Toyota Maroc franchit une nouvelle étape

L’année 2003 a été un bon cru pour Toyota. L’entreprise, dans un environnement morose, a pu préserver les acquis et renforcer ses positions sur les ventes. Troisième sur le marché marocain, après Renault et Peugeot, la nipponne était à fin novembre, à 3600 unités importées de plusieurs pays dont 20% en Europe. C’est dire que 80% des voitures de Toyota échappent pour le moment à l’avantage tarifaire né dans le cadre de l’accord d’association avec l’UE. Le marché de l’automobile au Maroc était stable en 2003, enregistrant à fin septembre une régression de 0,4% (importé et local). Une régression qui n’a pas affecté outre mesure Toyota qui, avec un bond de 74% , réalise la plus belle croissance sur la période. Le cap des 3 000 unités vendues est presque franchi, l’entreprise revendique désormais 12,4% des parts de marché du secteur.
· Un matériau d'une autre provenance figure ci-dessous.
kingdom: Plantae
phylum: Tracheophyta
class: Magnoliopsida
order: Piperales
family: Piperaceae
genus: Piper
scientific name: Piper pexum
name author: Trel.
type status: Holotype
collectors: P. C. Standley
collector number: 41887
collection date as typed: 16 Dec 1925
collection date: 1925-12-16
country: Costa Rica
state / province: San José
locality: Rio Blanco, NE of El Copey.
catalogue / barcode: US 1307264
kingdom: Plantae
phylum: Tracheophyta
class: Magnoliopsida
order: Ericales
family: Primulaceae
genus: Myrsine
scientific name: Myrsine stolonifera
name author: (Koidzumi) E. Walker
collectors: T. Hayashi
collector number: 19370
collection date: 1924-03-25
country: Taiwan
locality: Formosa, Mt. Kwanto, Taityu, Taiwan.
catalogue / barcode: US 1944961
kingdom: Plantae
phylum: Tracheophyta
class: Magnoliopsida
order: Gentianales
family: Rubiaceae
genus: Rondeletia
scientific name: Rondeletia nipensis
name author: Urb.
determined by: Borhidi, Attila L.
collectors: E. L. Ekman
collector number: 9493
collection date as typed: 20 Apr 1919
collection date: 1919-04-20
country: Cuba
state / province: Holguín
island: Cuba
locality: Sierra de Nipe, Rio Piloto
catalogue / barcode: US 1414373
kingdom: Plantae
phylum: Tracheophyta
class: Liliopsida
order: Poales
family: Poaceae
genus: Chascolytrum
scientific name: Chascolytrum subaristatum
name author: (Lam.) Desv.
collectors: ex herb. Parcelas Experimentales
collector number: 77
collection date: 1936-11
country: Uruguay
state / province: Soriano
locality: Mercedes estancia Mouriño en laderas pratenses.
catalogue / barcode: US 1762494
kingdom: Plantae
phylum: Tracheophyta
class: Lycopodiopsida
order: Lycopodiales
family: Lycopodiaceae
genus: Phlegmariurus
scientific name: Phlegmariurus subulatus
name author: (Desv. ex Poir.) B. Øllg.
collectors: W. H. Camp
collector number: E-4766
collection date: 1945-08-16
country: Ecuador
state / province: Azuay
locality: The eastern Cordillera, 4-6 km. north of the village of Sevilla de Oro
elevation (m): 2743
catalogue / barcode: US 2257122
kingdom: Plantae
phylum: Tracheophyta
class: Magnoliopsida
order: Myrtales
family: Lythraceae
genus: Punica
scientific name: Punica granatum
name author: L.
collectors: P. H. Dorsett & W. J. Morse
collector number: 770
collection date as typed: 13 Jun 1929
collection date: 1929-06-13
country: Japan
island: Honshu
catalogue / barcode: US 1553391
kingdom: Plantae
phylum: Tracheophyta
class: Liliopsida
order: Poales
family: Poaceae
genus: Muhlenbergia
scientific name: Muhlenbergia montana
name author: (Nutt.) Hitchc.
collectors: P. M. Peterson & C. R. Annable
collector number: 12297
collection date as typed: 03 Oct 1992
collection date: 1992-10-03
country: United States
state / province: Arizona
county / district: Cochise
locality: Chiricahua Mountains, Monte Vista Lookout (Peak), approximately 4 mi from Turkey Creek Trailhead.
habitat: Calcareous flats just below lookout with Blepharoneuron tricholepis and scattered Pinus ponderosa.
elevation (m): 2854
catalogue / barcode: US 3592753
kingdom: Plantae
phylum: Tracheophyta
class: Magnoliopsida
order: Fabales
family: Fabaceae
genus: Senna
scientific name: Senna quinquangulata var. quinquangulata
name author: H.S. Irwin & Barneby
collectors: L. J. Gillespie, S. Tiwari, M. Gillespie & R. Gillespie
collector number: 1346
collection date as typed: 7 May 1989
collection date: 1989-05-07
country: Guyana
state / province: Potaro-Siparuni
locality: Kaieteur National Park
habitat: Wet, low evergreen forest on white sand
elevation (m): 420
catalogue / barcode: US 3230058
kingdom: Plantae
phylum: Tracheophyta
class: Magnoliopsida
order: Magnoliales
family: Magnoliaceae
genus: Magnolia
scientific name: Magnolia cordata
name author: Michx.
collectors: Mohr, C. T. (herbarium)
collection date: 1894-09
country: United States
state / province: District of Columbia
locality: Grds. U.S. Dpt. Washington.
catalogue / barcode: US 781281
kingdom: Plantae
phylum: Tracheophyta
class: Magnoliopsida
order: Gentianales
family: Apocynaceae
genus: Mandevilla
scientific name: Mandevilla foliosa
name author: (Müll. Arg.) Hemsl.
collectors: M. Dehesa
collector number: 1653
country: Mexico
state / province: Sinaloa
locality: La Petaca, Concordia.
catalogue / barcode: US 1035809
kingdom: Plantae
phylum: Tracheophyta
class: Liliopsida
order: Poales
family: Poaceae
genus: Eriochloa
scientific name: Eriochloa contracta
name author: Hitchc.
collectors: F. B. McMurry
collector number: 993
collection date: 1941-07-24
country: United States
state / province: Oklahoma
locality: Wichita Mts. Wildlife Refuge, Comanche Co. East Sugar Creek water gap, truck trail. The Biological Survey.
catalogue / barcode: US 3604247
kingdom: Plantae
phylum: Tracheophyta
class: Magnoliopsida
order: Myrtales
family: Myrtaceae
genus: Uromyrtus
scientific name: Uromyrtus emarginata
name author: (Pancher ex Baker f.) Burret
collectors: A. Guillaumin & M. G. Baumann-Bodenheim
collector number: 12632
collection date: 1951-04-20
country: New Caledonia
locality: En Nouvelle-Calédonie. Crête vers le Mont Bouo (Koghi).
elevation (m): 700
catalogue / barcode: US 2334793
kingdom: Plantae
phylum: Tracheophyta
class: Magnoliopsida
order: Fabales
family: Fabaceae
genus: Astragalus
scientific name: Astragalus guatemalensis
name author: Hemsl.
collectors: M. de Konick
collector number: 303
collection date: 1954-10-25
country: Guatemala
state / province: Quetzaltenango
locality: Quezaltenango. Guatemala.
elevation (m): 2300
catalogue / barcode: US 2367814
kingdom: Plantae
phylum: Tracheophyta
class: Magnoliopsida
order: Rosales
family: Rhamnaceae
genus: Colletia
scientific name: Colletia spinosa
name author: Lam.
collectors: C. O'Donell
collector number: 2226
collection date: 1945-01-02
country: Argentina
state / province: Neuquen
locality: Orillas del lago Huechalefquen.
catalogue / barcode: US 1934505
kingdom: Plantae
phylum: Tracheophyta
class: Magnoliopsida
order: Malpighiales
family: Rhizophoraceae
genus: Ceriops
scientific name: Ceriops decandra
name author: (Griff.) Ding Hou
Le Directeur marketing du groupe le disait il y a quelques mois, Toyota Maroc a déjà avisé ses fournisseurs pour qu’ils trouvent des solutions et qu’ils orientent plus leurs importations sur le vieux continent. « On ne pourra pas le faire entièrement, puisque ce ne sont pas tous les modèles qui seront fabriqués en Europe ». Les performances de Toyota Maroc s’expliquent en partie par un réseau de distribution dynamique (six succursales et 17 concessionnaires à travers tout le Royaume), un service après-vente à l’écoute et le renouvellement de la gamme équipements et une politique tarifaire compétitive. Pour l’avenir, le groupe continuera à développer sa présence dans ses propres succursales, et d’insister sur la formation des équipes de ventes tout en créant un climat de challenge et de motivation indispensable pour la satisfaction totale du client. Une chose est sûre, Toyota Maroc pourra compter sur la bonne perception de ses marques auprès du consommateur. En Europe, a été élue Yaris dans sa catégorie voiture la plus fiable par le moniteur automobile, et le nouveau Prado est déjà crédité du meilleur rapport qualité-prix. De quoi avoir de bonnes répercussions au Maroc.